2. Identify people in the documents (HANA Text Analysis)
Using HANA Text Analysis we can turn the unstructured documents into a structured form. The structured form of the document identifies many different types of entities including people. To do this we need to create the text index which will create the $TA table for us. Below we created a .hdbfulltextindex
Looking at the data shows that Text Analysis has found a large number of people (13,996)
We should inspect some of the PERSON entities.
In the result below, we can see that some of the people are actual people – Bill McDermott, Gerhard Oswald, Bernd Leukert, Hasso Plattner and more familiar names, but there are some that do not appear to be people IDE, tion, ing, ment.
3. Clean the people identified (HANA Smart Data Quality)
As the above output shows, correctly extracting the people from the documents is not easy. There are some entities identified as people that are not really people. It was recommended to me by a colleague Remi ASTIER to perform some Data Quality checks to clean up these names. This will give significantly better quality output.
Additionally, we can include further processing, specify some quality rules what is acceptable. e.g. requires first name and last name.
To do this we created the flowgraph below.
The output of the flowgraph is a table containing the unique people cleaned up. We have added the number of occurrences of each person and the number of documents they appear in.
4. Identify linked people (HANA Graph)
5. Search for relationships between documents and people (Text Search & Text Mining)
6. Exposing data for consumption (HANA Calculation Views)
We can explore the data using hand coded SQL, but that is only good for those of us who understand SQL. Fixed SQL would not be suitable if you want to provide this capability to users. Here we used a traditional calculation view as we couldn’t get the Text Mining functions to work in the schema-less HDI container.
With the relevant terms function we first need a document, we then pass that into the text mining function.
7. Combine the Output (SAP Analytics Cloud, Analytics Designer)
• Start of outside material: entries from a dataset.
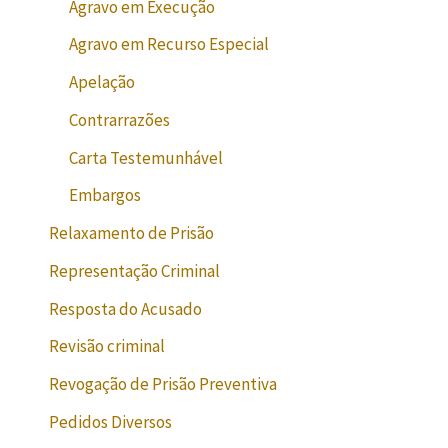
Agravo em Execução
Agravo em Recurso Especial
Apelação
Contrarrazões
Carta Testemunhável
Embargos
Relaxamento de Prisão
Representação Criminal
Resposta do Acusado
Revisão criminal
Revogação de Prisão Preventiva
Pedidos Diversos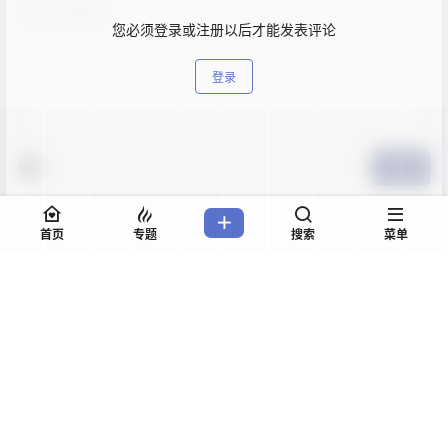
您必须登录或注册以后才能发表评论
登录
提交
首页
专题
搜索
菜单
暂无讨论，说说你的看法吧
Copyright © 2026
Xman
闽ICP备16008379号-3
查询 17 次，耗时 0.5268 秒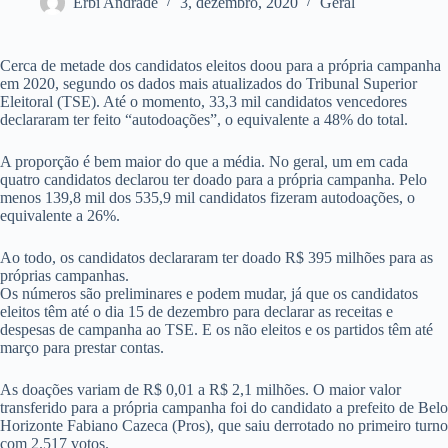
Erbi Andrade
3, dezembro, 2020
Geral
Cerca de metade dos candidatos eleitos doou para a própria campanha
em 2020, segundo os dados mais atualizados do Tribunal Superior
Eleitoral (TSE). Até o momento, 33,3 mil candidatos vencedores
declararam ter feito “autodoações”, o equivalente a 48% do total.
A proporção é bem maior do que a média. No geral, um em cada
quatro candidatos declarou ter doado para a própria campanha. Pelo
menos 139,8 mil dos 535,9 mil candidatos fizeram autodoações, o
equivalente a 26%.
Ao todo, os candidatos declararam ter doado R$ 395 milhões para as
próprias campanhas.
Os números são preliminares e podem mudar, já que os candidatos
eleitos têm até o dia 15 de dezembro para declarar as receitas e
despesas de campanha ao TSE. E os não eleitos e os partidos têm até
março para prestar contas.
As doações variam de R$ 0,01 a R$ 2,1 milhões. O maior valor
transferido para a própria campanha foi do candidato a prefeito de Belo
Horizonte Fabiano Cazeca (Pros), que saiu derrotado no primeiro turno
com 2.517 votos.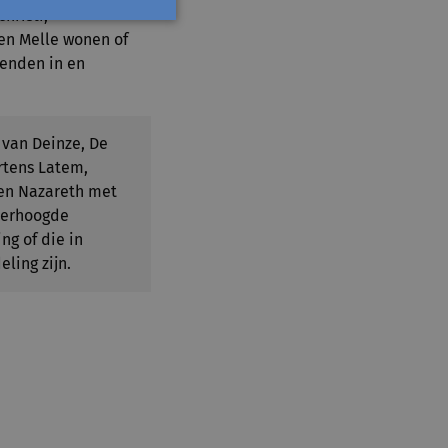
hristi,
en Melle wonen of
enden in en
 van Deinze, De
rtens Latem,
 en Nazareth met
verhoogde
g of die in
ling zijn.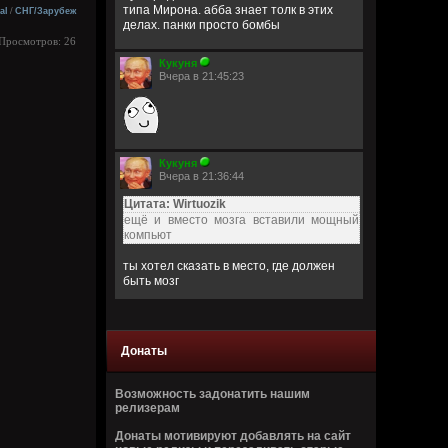
типа Мирона. абба знает толк в этих
al
/
СНГ/Зарубеж
делах. панки просто бомбы
| Просмотров: 26
Кукуня
Вчера в 21:45:23
Кукуня
Вчера в 21:36:44
Цитата: Wirtuozik
ещё и вместо мозга вставили мощный
компьют
ты хотел сказать в место, где должен
быть мозг
Wirtuozik
Вчера в 20:41:56
Донаты
Я - робот
Возможность задонатить нашим
Wirtuozik
релизерам
Вчера в 20:40:37
Донаты мотивируют добавлять на сайт
А если бы мне ещё и вместо мозга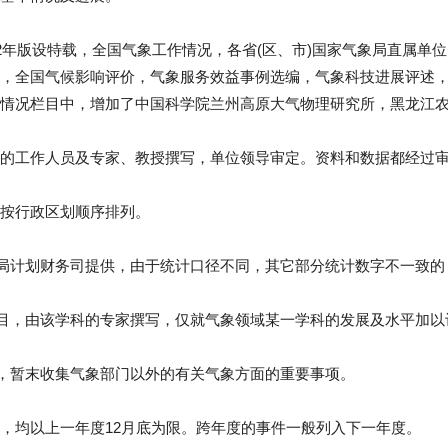
92年版设特载，全国气象工作情况，各省(区、市)国家气象局直属单
，全国气候影响评价，气象服务效益事例选编，气象科技进展评述
情况栏目中，增加了中国科学院兰州高原大气物理研究所，黑龙江
的工作人员及专家、教授撰写，单位领导审定。资料和数据都经过
按行政区划顺序排列。
象局计划财务司提供，由于统计口径不同，其它部分统计数字不一致
栏目，由该学科的专家撰写，仅就气象领域某一学科的发展及水平加
分，暂末收集气象部门以外的有关气象方面的重要事项。
，均以上一年度12月底为限。跨年度的事件一般列入下一年度。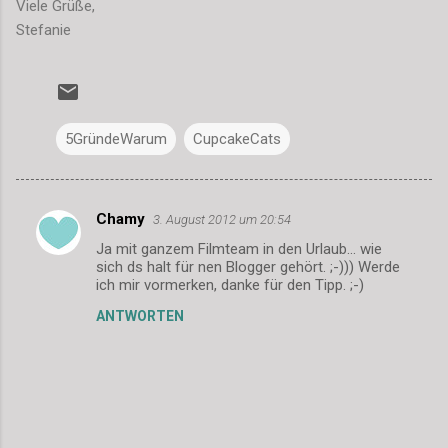
Viele Grüße,
Stefanie
5GründeWarum
CupcakeCats
Chamy
3. August 2012 um 20:54
K
Ja mit ganzem Filmteam in den Urlaub... wie
o
sich ds halt für nen Blogger gehört. ;-))) Werde
m
ich mir vormerken, danke für den Tipp. ;-)
m
ANTWORTEN
e
n
t
a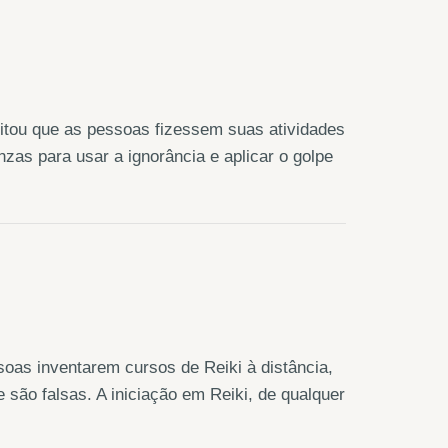
itou que as pessoas fizessem suas atividades
zas para usar a ignorância e aplicar o golpe
soas inventarem cursos de Reiki à distância,
são falsas. A iniciação em Reiki, de qualquer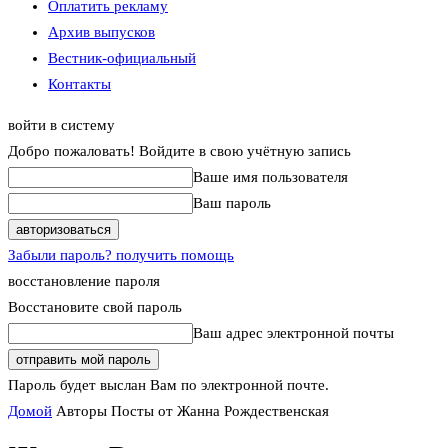
Оплатить рекламу
Архив выпусков
Вестник-официальный
Контакты
войти в систему
Добро пожаловать! Войдите в свою учётную запись
Ваше имя пользователя
Ваш пароль
Забыли пароль? получить помощь
восстановление пароля
Восстановите свой пароль
Ваш адрес электронной почты
Пароль будет выслан Вам по электронной почте.
Домой
Авторы
Посты от Жанна Рождественская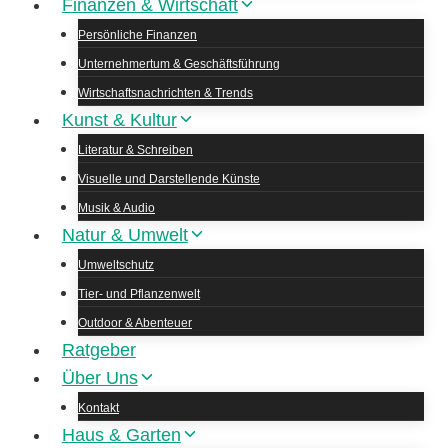
Finanzen & Wirtschaft
Persönliche Finanzen
Unternehmertum & Geschäftsführung
Wirtschaftsnachrichten & Trends
Kunst & Kultur
Literatur & Schreiben
Visuelle und Darstellende Künste
Musik & Audio
Natur & Umwelt
Umweltschutz
Tier- und Pflanzenwelt
Outdoor & Abenteuer
Ratgeber
Über Uns
Kontakt
Haus & Garten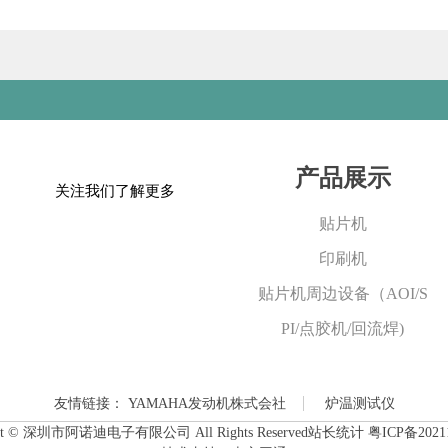
产品展示
关注我们了解更多
贴片机
印刷机
贴片机周边设备（AOI/S
PI/点胶机/回流焊)
友情链接：
YAMAHA发动机株式会社
炉温测试仪
ght © 深圳市阿诺迪电子有限公司 All Rights Reserved站长统计
粤ICP备2021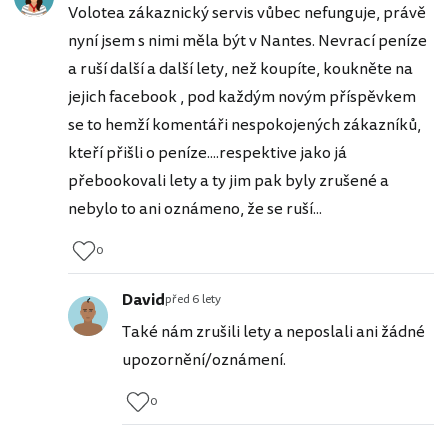
Volotea zákaznický servis vůbec nefunguje, právě
nyní jsem s nimi měla být v Nantes. Nevrací peníze
a ruší další a další lety, než koupíte, koukněte na
jejich facebook , pod každým novým příspěvkem
se to hemží komentáři nespokojených zákazníků,
kteří přišli o peníze....respektive jako já
přebookovali lety a ty jim pak byly zrušené a
nebylo to ani oznámeno, že se ruší...
0
David
před 6 lety
Také nám zrušili lety a neposlali ani žádné
upozornění/oznámení.
0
Individually the HANA calculation views can provide some interesting insight. Perhaps if we combine Fuzzy Text Search, Relevant Terms, Related Terms, Related Documents, Relevant Documents and Text Analysis we can expose something meaningful
I tried combining the different calc views within a SAC story but the user experience was not complete. We were not able to find a way to pass a parameter from a row within a table to another chart/data provider. The SAC linked analysis is very cool, but it couldn’t quite achieve what we needed. We have six calculation views, each with input parameters that we want to pass parameters between.
I heard the Design Studio / Lumira Designer like functionality is now available within SAC. We were keen to give this a try. The capability is released as Analytics Designer. Using Analytics Designer usually requires a small amount of scripting to get all the components working together.
In SAC we created an Analytic Application which would bring the calculation views together.
Here we can see the 6 calculation views that were used.
The wireframe of the output is below. We decided to include 4 Text Mining functions, Fuzzy Text Search and the Text Analysis output. The top 3 elements are driven by the search term, and the bottom 3 relate to a specific document selected.
Within our application, we select the model and visualisations we require and then format them as required.
We now link the variables that are related. The top 3 visualisations all use the input SEARCH_TERM.
Now we wanted to be able to click on the Document Name in the table and then pass this to the three visualisations below. This piece of code below does that, albeit the setVariableValue has currently been disabled in our tenant (2019.8.3)
When we launch the application we are prompted once for our search term.
After inputting our search term the SAC Analytic Application is displayed.